5) A black hole is said to be a very simple object: it has only three properties: mass, spin and electrical charge. Because of the way in which black holes form, their electrical charge is said to be probably zero. But then charge neutral objects do not emit x-rays. If the radiation coming from the positively charge core, it should be gamma rays and not x-rays.

6) An object with immense mass (hence gravitational pull) like a galaxy or black hole between the Earth and a distant object could bend the light from the distant object into a focus – gravitational lensing. If a visible star or disk of gas has a "wobbling" motion or spinning and there is not a visible reason for this motion and the invisible reason has an effect that appears to be caused by an object with a mass greater than three solar masses (too big to be a neutron star), then it is possible that a black hole is causing the motion. Scientists then estimate the mass of the black hole by looking at its effect on the visible object. For example, at the center of the Milky Way, we see an empty spot where all of the stars are circling around as if they were orbiting a really dense mass.

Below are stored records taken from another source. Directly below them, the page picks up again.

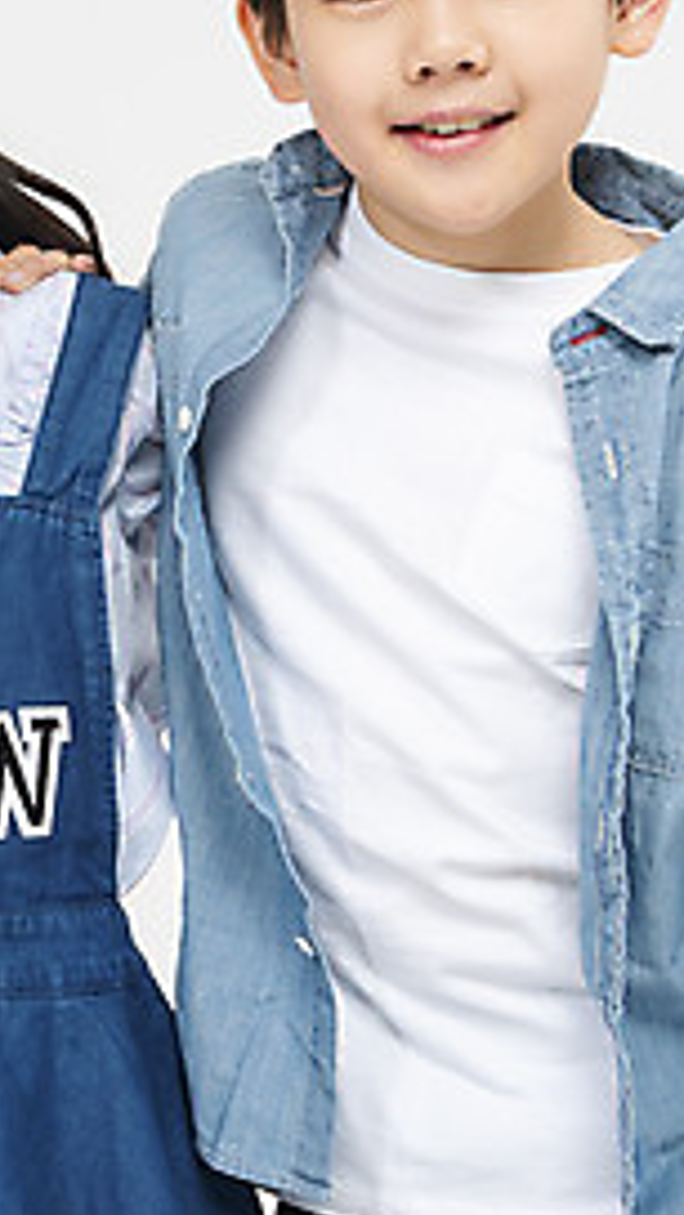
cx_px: -315
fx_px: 2676
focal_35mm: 83
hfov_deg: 13.8
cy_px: 380
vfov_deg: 25.4
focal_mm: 36
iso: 100
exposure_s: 1/125
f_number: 22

That is where the black hole is.

7) Black holes have spin. But since it is constituted of antimatter core, it cannot have normal spin, but internal spin, which would make entry into a black hole a winding path.

Interestingly, our ancients have described some such object, which has a winding path to the core, which is lighted but not hot, and any matter coming into contact with it gets annihilated. They describe the object by various names like Shilocchaya (meaning compact object), Guha (meaning visibility from within), whose center was described as negatively charged and called Swayamprabha (meaning self illuminated).

If we compare this description and the fact that the centers of galaxies have black holes, we come to an interesting conclusion. Think of a charge neutral object coming near a positively charged object. Part of the charge neutral object facing the positively charged object suddenly develops a negative charge and the other end positive charge, so that the negative charge, which generally confines the positive charge, is now itself confined between positive charges. This in turn leads to reaction involving release of high energy and further realignment restoring balance.

Such a thing happens inside atoms continuously involving protons and neutrons. The extra energy released appears as W bosons with a mass of 80.385 +/- 0.015 GeV/c^2, even though the masses of protons and neutrons are of the order of 938.28 MeV/c^2 and 939.57 MeV/c^2 respectively.


Conclusion: Black holes are macro equivalents of neutrons.